Welcome to our forum. A Message To Our New and Prospective Members . Check out our Forum Rules. Lets keep this forum an enjoyable place to visit.
Private messaging is working again.








Member

I bought a new violin (not fiddlerman) recently and when I took off the chinrest to put on another the finish came off with the cork on the top. Being new to violins I was pissed and contacted the maker who told me that is normal in a good violin. Is this true? I can't imagine having a nice expensive violin do this. Here is a pic

Regulars


Member


Honorary advisor
Regulars
joejitsumd said
It's a Kennedy Violins Anton Gerard. I believe the finish is actually pulled off rather than the cork veins stuck to it. I didn't expect this in a $1000 instrument.
I have read at least one review of a Kennedy violin that had varnish come off when the chin rest was remove.
My guess is that Kennedy does not wait for the varnish to dry completely before they slap on the chin rest and fittings.
It is one of the reasons I passed over buying a Kennedy violin, even though they are based in my own state.
MACJR

I did not mean that part of the cork would be on the violin.
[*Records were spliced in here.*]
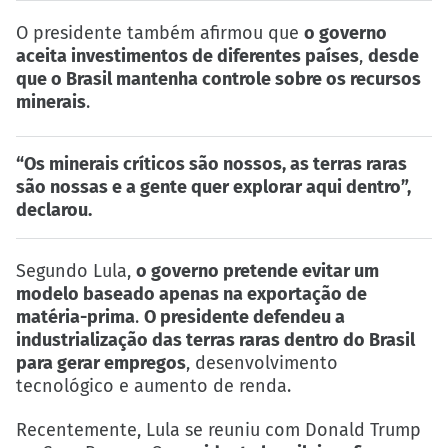
O presidente também afirmou que
o governo
aceita investimentos de diferentes países
,
desde
que o Brasil mantenha controle sobre os recursos
minerais
.
“Os minerais críticos são nossos, as terras raras
são nossas e a gente quer explorar aqui dentro”,
declarou.
Segundo Lula,
o governo pretende evitar um
modelo baseado apenas na exportação de
matéria-prima
.
O presidente defendeu a
industrialização das terras raras dentro do Brasil
para gerar empregos
, desenvolvimento
tecnológico e aumento de renda.
Recentemente, Lula se reuniu com Donald Trump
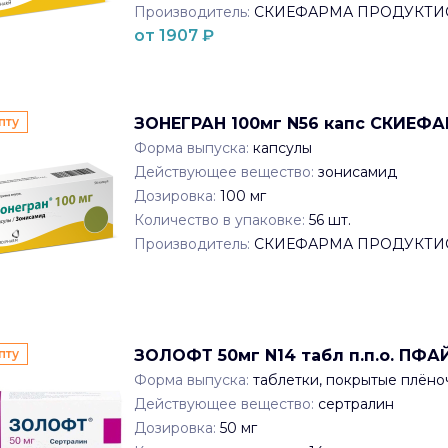
Производитель:
СКИЕФАРМА ПРОДУКТИ
от
1907
₽
пту
ЗОНЕГРАН 100мг N56 капс СКИЕ
Форма выпуска:
капсулы
Действующее вещество:
зонисамид
Дозировка:
100 мг
Количество в упаковке:
56
шт.
Производитель:
СКИЕФАРМА ПРОДУКТИ
пту
ЗОЛОФТ 50мг N14 табл п.п.о. П
Форма выпуска:
таблетки, покрытые плён
Действующее вещество:
сертралин
Дозировка:
50 мг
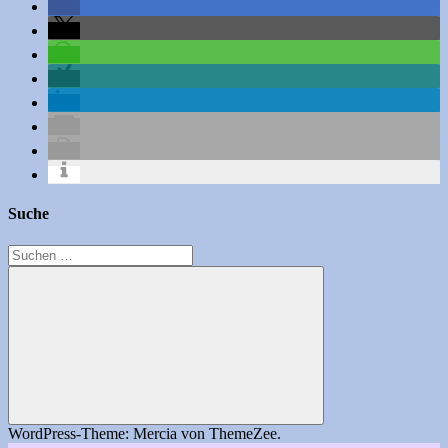
Suche
Suchen
nach:
Suchen
WordPress-Theme: Mercia von ThemeZee.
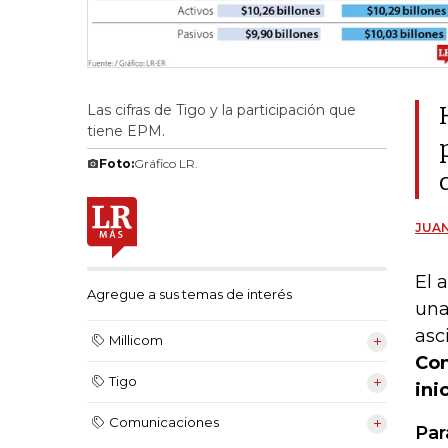
Las cifras de Tigo y la participación que
tiene EPM.
Foto:
Gráfico LR.
JUAN
El 
Agregue a sus temas de interés
una
asc
Millicom
Con
Tigo
ini
Comunicaciones
Par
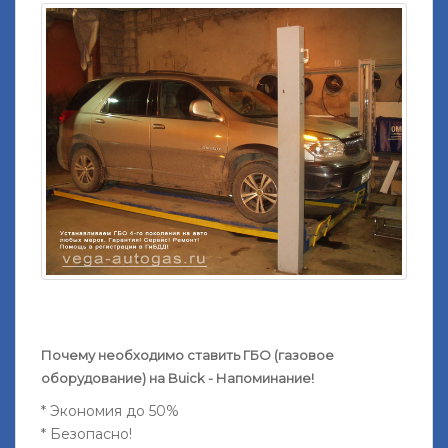
Почему необходимо ставить ГБО (газовое
оборудование) на Buick - Напоминание!
* Экономия до 50%
* Безопасно!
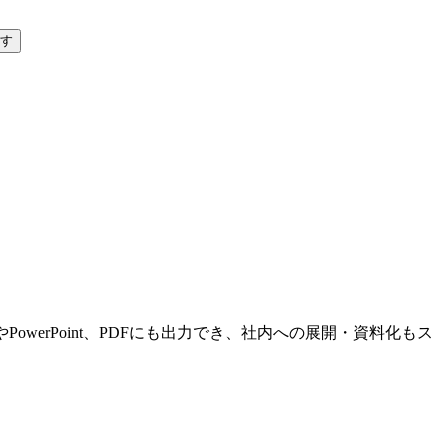
す
werPoint、PDFにも出力でき、社内への展開・資料化もス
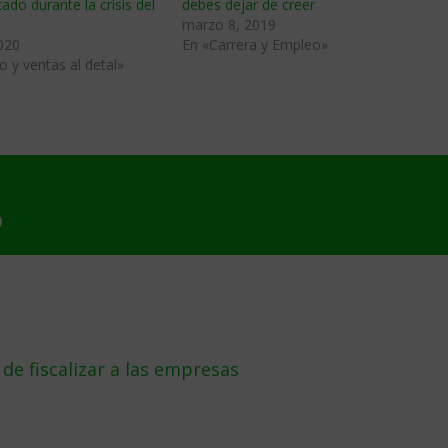
ado durante la crisis del
debes dejar de creer
marzo 8, 2019
020
En «Carrera y Empleo»
 y ventas al detal»
9
e fiscalizar a las empresas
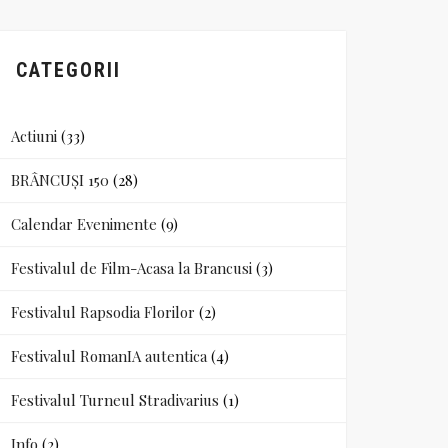
CATEGORII
Actiuni
(33)
BRÂNCUȘI 150
(28)
Calendar Evenimente
(9)
Festivalul de Film-Acasa la Brancusi
(3)
Festivalul Rapsodia Florilor
(2)
Festivalul RomanIA autentica
(4)
Festivalul Turneul Stradivarius
(1)
Info
(2)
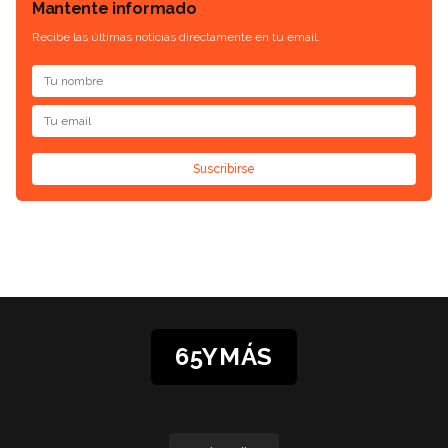
Mantente informado
Recibe las últimas noticias directamente en tu email.
Suscribirse
65YMÁS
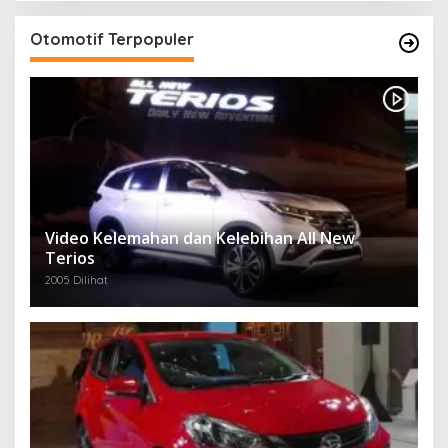
Otomotif Terpopuler
Video Kelemahan dan Kelebihan All New
Terios
2005 Dilihat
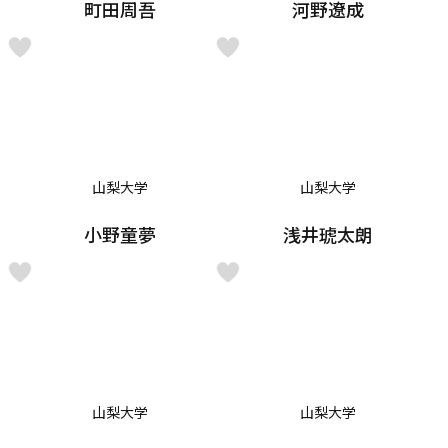
町田周吾
河野遼成
山梨大学
山梨大学
小野童夢
浅井琥太朗
山梨大学
山梨大学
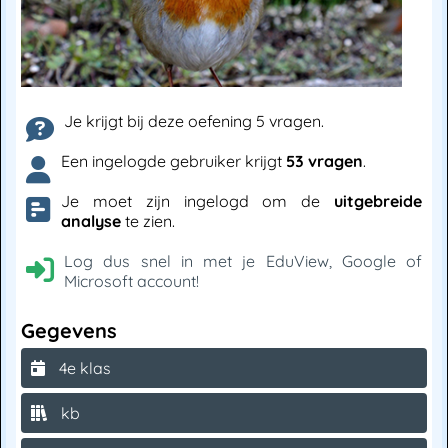
Je krijgt bij deze oefening 5 vragen.
Een ingelogde gebruiker krijgt
53 vragen
.
Je moet zijn ingelogd om de
uitgebreide
analyse
te zien.
Log dus snel in met je EduView, Google of
Microsoft account!
Gegevens
4e klas
kb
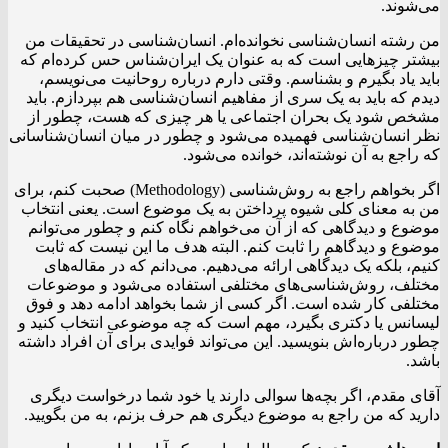
می‌شوند.
من رشته انسان‌شناسی نخوانده‌ام. انسان‌شناسی در تحقیقات من
بیشتر چیزهایی است که به عنوان یک ایران‌شناس حس کرده‌ام که
باید یاد بگیرم و بشناسم. وقتی دارم درباره روحانیت می‌نویسم،
دیدم که باید به یک سری از مفاهیم انسان‌شناسی هم بپردازم. باید
مشخص شود یک بحران اجتماعی یا هر چیزی که هست، چطور از
نظر انسان‌شناسی فهمیده می‌شود و چطور در میان انسان‌شناسانی
که راجع به آن نوشته‌اند، خوانده می‌شود.
اگر بخواهم راجع به روش‌شناسی (Methodology) صحبت کنم، برای
من به معنای کلی شیوه پرداختن به یک موضوع است. یعنی انتخاب
موضوع و دیدگاهی که از آن می‌خواهم نگاه کنم و چطور می‌توانم
موضوع و دیدگاهم را ثابت کنم. البته هدف ما این نیست که ثابت
کنیم، بلکه یک دیدگاهی ارائه می‌دهیم. می‌دانم که در مقاله‌های
مختلف، روش‌شناسی‌های مختلفی استفاده می‌شود و موضوعات
مختلفی کار شده است. اگر کسی از شما بخواهد ادامه دهد و فوق
لیسانس یا دکتری بگیرد، مهم است که چه موضوعی انتخاب کنید و
چطور درباره‌اش بنویسید. این می‌تواند فوایدی برای آن افراد داشته
باشد.
آقای مقدم، اگر بچه‌ها سوالی دارند یا خود شما درخواست دیگری
دارید که من راجع به موضوع دیگری هم حرف بزنم، به من بگویید.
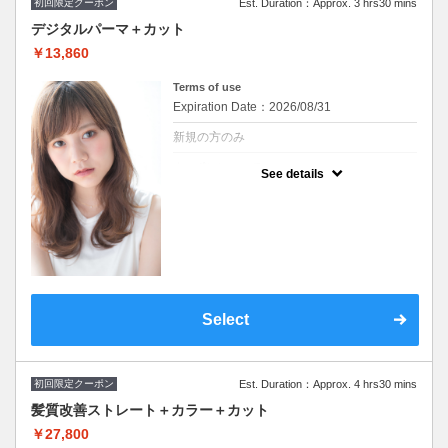
初回限定クーポン
Est. Duration：Approx. 3 hrs30 mins
デジタルパーマ＋カット
￥13,860
Terms of use
Expiration Date：2026/08/31
新規の方のみ
クーポンについて
See details
※シャンプー・ブロー込み/ロング料金なし
※施術時間はあくまで目安時間となりますの
で余裕を持ったご予約をお願い致します。
Select
初回限定クーポン
Est. Duration：Approx. 4 hrs30 mins
髪質改善ストレート＋カラー＋カット
￥27,800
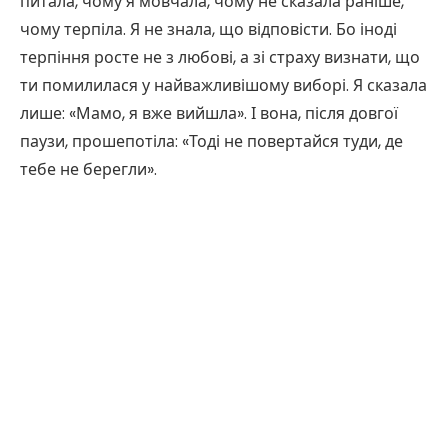
питала, чому я мовчала, чому не сказала раніше,
чому терпіла. Я не знала, що відповісти. Бо іноді
терпіння росте не з любові, а зі страху визнати, що
ти помилилася у найважливішому виборі. Я сказала
лише: «Мамо, я вже вийшла». І вона, після довгої
паузи, прошепотіла: «Тоді не повертайся туди, де
тебе не берегли».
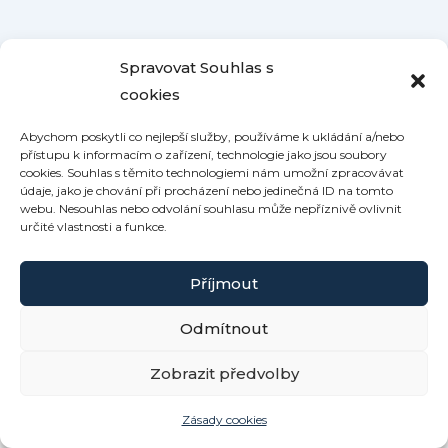
Spravovat Souhlas s
cookies
Abychom poskytli co nejlepší služby, používáme k ukládání a/nebo
přístupu k informacím o zařízení, technologie jako jsou soubory
cookies. Souhlas s těmito technologiemi nám umožní zpracovávat
údaje, jako je chování při procházení nebo jedinečná ID na tomto
webu. Nesouhlas nebo odvolání souhlasu může nepříznivě ovlivnit
určité vlastnosti a funkce.
Příjmout
Odmítnout
Copyright © 2026 Roubenka Kamennka | Powered by
Zobrazit předvolby
Šablona Astra WordPress
Zásady cookies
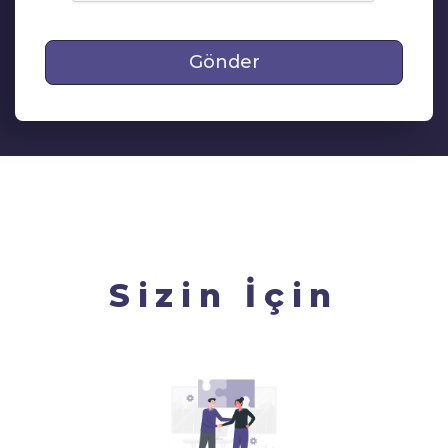
Gönder
Sizin İçin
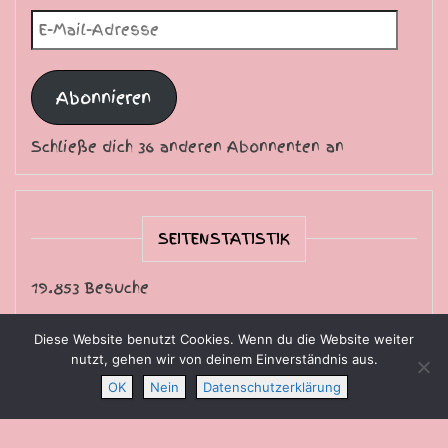
E-Mail-Adresse
Abonnieren
Schließe dich 36 anderen Abonnenten an
SEITENSTATISTIK
19.853 Besuche
Diese Website benutzt Cookies. Wenn du die Website weiter
nutzt, gehen wir von deinem Einverständnis aus.
Die Sternschnuppe freut sich über Ihren Besuch.
OK
Nein
Datenschutzerklärung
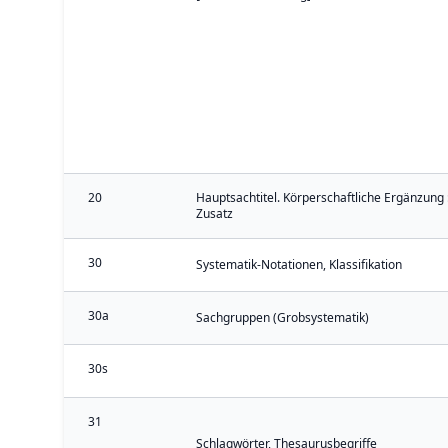
20
Hauptsachtitel. Körperschaftliche Ergänzung 
Zusatz
30
Systematik-Notationen, Klassifikation
30a
Sachgruppen (Grobsystematik)
30s
31
Schlagwörter, Thesaurusbegriffe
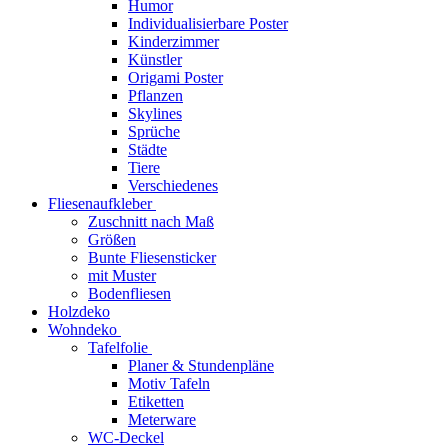
Humor
Individualisierbare Poster
Kinderzimmer
Künstler
Origami Poster
Pflanzen
Skylines
Sprüche
Städte
Tiere
Verschiedenes
Fliesenaufkleber
Zuschnitt nach Maß
Größen
Bunte Fliesensticker
mit Muster
Bodenfliesen
Holzdeko
Wohndeko
Tafelfolie
Planer & Stundenpläne
Motiv Tafeln
Etiketten
Meterware
WC-Deckel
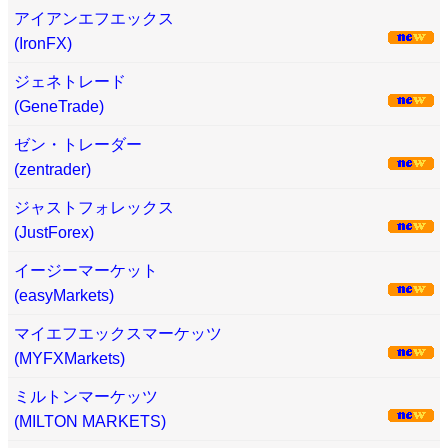
アイアンエフエックス
(IronFX)
ジェネトレード
(GeneTrade)
ゼン・トレーダー
(zentrader)
ジャストフォレックス
(JustForex)
イージーマーケット
(easyMarkets)
マイエフエックスマーケッツ
(MYFXMarkets)
ミルトンマーケッツ
(MILTON MARKETS)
I meant that the chemical adhesive was affecting the varnish, kind of like off-gassing.
Here's the bottom line: can you get past this? Sometimes a thing happens on violins and it just eats away at you until you make a change. Sometimes you can say to yourself, hey its no big deal. If your new chin rest covers this, then you won't see it everyday and it may not bug you too much. If though its going to eat at you, then take care of it now while you still have the ability. And then buy from Fiddlerman.

Member

MrYikes said
I did not mean that part of the cork would be on the violin. I meant that the chemical adhesive was affecting the varnish, kind of like off-gassing.
Here's the bottom line: can you get past this? Sometimes a thing happens on violins and it just eats away at you until you make a change. Sometimes you can say to yourself, hey its no big deal. If your new chin rest covers this, then you won't see it everyday and it may not bug you too much. If though its going to eat at you, then take care of it now while you still have the ability. And then buy from Fiddlerman.
I couldn't get over it. I have a fiddlerman master on the way.

New member

I found your post because I had the same exact problem. I was searching to see if this was normal when removing a chin rest. I saw your picture and though it looked just like mine, reading through your post I realized that you have the exact same violin as me. The Anton Gerard from Kennedy violins.
I had flaking on the finish as soon as I bought my violin and when I asked them about it they brushed me off and said it was "normal". Then yesterday I tried to swap out the chin rest with a hypoallergenic one because of a rash I had been getting. As soon as I removed the old one it looked like it was glued on or something and had ripped the finish off. It looked just like yours or maybe slightly worse.
I went to a different luthier at a different music store and they said for $1000 bucks they would take it back to Kennedy and see what they could do because it looked like they had put the chinrest on before the finish had dried.
When I went back in to Kennedy Violins they tried to play it off as normal and not a big deal. But for $1000 this does not feel acceptable even if it is still a "student" level violin. Eventually the agreed to take it and they are going to try and fix it. But I have been very disappointed with the quality of that violin and their customer service. Will never buy one from them again.